**Source document**.
== == ==

The meeting commenced with Cox’s keynote address, The Previous 50 Years of Statistics: What Might Be Relevant For Particle Physics. In particular, he discussed multiple testing and the false discovery rate – particularly relevant in general-purpose searches, where there are many possibilities for a statistical fluctuation to be confused with a discovery of some exciting new physics. Cox reminded the audience that it is more important to ask the correct question than to perform a complicated analysis, and that when combining data, first to check that they are not inconsistent.
One approach to searching for signs of new physics is to look for deviations from the Standard Model. This is usually quantified by calculating the p-value, which gives the probability – assuming the Standard Model is true – of finding data at least as discrepant as that observed. Thus a small p-value implies an inconsistency between the data and the Standard Model prediction. This approach is useful in looking for any sort of discrepancy. The alternative is to compare the predictions of the Standard Model with some specific alternative, such as a particular version of supersymmetry. This is a more powerful way of looking for this particular form of new physics, but is likely to be insensitive to other possibilities.
Luc Demortier of Rockefeller University gave an introduction to the subject of p-values, and went on to discuss ways of incorporating systematic uncertainties in their calculation. He also mentioned that, in fitting a mass spectrum to a background-only hypothesis and to a background plus a 3-parameter peak, it is a common misconception that in the absence of any signal, the difference in χ2 of the two fits behaves as a χ2 with 3 degrees of freedom. The talk by Kyle Cranmer of Brookhaven National Laboratory dealt with the practical issues of looking for discoveries at the LHC. He too described various methods of incorporating systematics to see whether a claim of 5 σ statistical significance really does correspond to such a low probability. The contributed talk by Jordan Tucker from University of California, Los Angeles, (UCLA) also explored this.
While the LHC is being completed, the CDF and DØ experiments are taking data and analysing it at the Fermilab collider, which currently provides the highest accelerator energies. Fermilab’s Wade Fisher summarized the experience gained from searches for new phenomena. Later, speakers from the major LHC experiments discussed their “statistical wish-lists” – topics on which they would like advice from statistics experts. Jouri Belikov of CERN spoke for the ALICE experiment, Yuehong Xie of Edinburgh University for LHCb and Eilam Gross of the Weizmann Institute for ATLAS and CMS. It was particularly pleasing to see the co-operation between the big general-purpose experiments ATLAS and CMS on this and other statistical issues. The Statistics Committees of both work in co-operation and both experiments will use the statistical tools that are being developed (see below). Furthermore, it will be desirable to avoid the situation where experiments make claims of different significance for their potential discoveries, not because their data are substantially different, but simply because they are not using comparable statistical techniques. Perhaps PHYSTAT can claim a little of the credit for encouraging this collaboration.

== == ==

**Goal A**. Reproduce the part of the meeting report that starts at "The meeting commenced" and ends at "are not inconsistent.".

== == ==

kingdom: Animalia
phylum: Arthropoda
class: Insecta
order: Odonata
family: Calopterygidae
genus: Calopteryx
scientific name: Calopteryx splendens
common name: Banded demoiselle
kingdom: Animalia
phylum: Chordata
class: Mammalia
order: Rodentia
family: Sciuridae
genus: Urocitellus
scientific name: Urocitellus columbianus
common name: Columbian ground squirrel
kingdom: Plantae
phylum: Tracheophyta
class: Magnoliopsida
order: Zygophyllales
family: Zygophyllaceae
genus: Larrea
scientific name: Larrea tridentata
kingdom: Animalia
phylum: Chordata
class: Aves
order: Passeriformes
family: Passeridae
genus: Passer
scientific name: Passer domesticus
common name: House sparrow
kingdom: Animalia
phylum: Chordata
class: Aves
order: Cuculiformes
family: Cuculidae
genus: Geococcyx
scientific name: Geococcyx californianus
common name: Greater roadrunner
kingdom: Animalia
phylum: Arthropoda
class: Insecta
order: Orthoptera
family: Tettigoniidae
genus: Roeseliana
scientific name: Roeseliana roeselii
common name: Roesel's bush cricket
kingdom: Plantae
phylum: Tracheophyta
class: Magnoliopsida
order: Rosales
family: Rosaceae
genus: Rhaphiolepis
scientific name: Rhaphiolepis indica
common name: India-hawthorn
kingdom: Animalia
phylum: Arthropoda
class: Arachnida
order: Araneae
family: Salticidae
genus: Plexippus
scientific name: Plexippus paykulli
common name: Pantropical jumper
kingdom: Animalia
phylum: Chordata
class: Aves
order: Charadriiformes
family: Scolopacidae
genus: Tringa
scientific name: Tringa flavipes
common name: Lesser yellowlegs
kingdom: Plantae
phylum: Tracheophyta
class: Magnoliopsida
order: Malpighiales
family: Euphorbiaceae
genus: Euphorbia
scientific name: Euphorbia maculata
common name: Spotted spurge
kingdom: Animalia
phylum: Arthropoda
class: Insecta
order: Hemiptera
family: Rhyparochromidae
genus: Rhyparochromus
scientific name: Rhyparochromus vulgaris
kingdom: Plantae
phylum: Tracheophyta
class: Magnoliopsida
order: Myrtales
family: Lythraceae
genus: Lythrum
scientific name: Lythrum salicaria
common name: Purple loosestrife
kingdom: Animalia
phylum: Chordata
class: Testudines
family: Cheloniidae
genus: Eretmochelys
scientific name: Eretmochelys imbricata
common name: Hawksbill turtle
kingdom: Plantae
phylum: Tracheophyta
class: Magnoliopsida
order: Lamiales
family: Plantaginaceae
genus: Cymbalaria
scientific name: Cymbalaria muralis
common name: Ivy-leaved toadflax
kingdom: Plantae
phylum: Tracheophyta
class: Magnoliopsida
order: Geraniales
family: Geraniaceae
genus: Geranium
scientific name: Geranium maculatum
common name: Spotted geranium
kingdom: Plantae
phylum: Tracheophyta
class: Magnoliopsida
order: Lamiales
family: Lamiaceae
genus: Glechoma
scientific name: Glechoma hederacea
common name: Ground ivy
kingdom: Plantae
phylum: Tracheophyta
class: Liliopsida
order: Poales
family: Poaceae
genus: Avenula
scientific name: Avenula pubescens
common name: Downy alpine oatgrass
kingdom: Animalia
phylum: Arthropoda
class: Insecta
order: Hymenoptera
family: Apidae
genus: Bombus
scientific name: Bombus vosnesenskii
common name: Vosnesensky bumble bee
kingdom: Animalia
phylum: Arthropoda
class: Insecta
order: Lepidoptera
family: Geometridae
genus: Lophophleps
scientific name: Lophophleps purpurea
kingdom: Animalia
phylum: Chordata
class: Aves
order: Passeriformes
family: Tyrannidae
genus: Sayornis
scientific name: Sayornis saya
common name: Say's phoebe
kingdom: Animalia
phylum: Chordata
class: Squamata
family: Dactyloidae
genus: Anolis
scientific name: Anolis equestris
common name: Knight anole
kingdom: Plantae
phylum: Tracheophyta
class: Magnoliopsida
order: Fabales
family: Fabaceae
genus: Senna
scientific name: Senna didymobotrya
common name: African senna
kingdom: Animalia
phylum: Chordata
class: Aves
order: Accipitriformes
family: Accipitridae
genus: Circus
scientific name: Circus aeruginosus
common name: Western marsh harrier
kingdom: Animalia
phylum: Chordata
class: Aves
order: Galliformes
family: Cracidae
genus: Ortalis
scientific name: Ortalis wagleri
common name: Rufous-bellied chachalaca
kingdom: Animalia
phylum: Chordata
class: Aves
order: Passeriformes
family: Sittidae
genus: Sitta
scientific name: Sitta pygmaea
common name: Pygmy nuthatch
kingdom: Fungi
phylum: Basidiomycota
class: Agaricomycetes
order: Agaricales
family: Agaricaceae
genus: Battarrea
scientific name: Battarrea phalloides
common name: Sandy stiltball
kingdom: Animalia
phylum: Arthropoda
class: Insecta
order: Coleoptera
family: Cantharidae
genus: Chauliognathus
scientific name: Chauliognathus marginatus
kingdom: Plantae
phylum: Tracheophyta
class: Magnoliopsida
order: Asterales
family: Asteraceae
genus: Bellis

== == ==

**Goal B**. Render the lines of the rows as a Markdown table with the columns "No." and "Line", starting at the first line of the rows and ending at the line that contains "common name: Lesser yellowlegs", both included. Number each line and leave out blank lines.

**Correct response A**.
The meeting commenced with Cox’s keynote address, The Previous 50 Years of Statistics: What Might Be Relevant For Particle Physics. In particular, he discussed multiple testing and the false discovery rate – particularly relevant in general-purpose searches, where there are many possibilities for a statistical fluctuation to be confused with a discovery of some exciting new physics. Cox reminded the audience that it is more important to ask the correct question than to perform a complicated analysis, and that when combining data, first to check that they are not inconsistent.

**Correct response B**.
| No. | Line |
|---|---|
| 1 | kingdom: Animalia |
| 2 | phylum: Arthropoda |
| 3 | class: Insecta |
| 4 | order: Odonata |
| 5 | family: Calopterygidae |
| 6 | genus: Calopteryx |
| 7 | scientific name: Calopteryx splendens |
| 8 | common name: Banded demoiselle |
| 9 | kingdom: Animalia |
| 10 | phylum: Chordata |
| 11 | class: Mammalia |
| 12 | order: Rodentia |
| 13 | family: Sciuridae |
| 14 | genus: Urocitellus |
| 15 | scientific name: Urocitellus columbianus |
| 16 | common name: Columbian ground squirrel |
| 17 | kingdom: Plantae |
| 18 | phylum: Tracheophyta |
| 19 | class: Magnoliopsida |
| 20 | order: Zygophyllales |
| 21 | family: Zygophyllaceae |
| 22 | genus: Larrea |
| 23 | scientific name: Larrea tridentata |
| 24 | kingdom: Animalia |
| 25 | phylum: Chordata |
| 26 | class: Aves |
| 27 | order: Passeriformes |
| 28 | family: Passeridae |
| 29 | genus: Passer |
| 30 | scientific name: Passer domesticus |
| 31 | common name: House sparrow |
| 32 | kingdom: Animalia |
| 33 | phylum: Chordata |
| 34 | class: Aves |
| 35 | order: Cuculiformes |
| 36 | family: Cuculidae |
| 37 | genus: Geococcyx |
| 38 | scientific name: Geococcyx californianus |
| 39 | common name: Greater roadrunner |
| 40 | kingdom: Animalia |
| 41 | phylum: Arthropoda |
| 42 | class: Insecta |
| 43 | order: Orthoptera |
| 44 | family: Tettigoniidae |
| 45 | genus: Roeseliana |
| 46 | scientific name: Roeseliana roeselii |
| 47 | common name: Roesel's bush cricket |
| 48 | kingdom: Plantae |
| 49 | phylum: Tracheophyta |
| 50 | class: Magnoliopsida |
| 51 | order: Rosales |
| 52 | family: Rosaceae |
| 53 | genus: Rhaphiolepis |
| 54 | scientific name: Rhaphiolepis indica |
| 55 | common name: India-hawthorn |
| 56 | kingdom: Animalia |
| 57 | phylum: Arthropoda |
| 58 | class: Arachnida |
| 59 | order: Araneae |
| 60 | family: Salticidae |
| 61 | genus: Plexippus |
| 62 | scientific name: Plexippus paykulli |
| 63 | common name: Pantropical jumper |
| 64 | kingdom: Animalia |
| 65 | phylum: Chordata |
| 66 | class: Aves |
| 67 | order: Charadriiformes |
| 68 | family: Scolopacidae |
| 69 | genus: Tringa |
| 70 | scientific name: Tringa flavipes |
| 71 | common name: Lesser yellowlegs |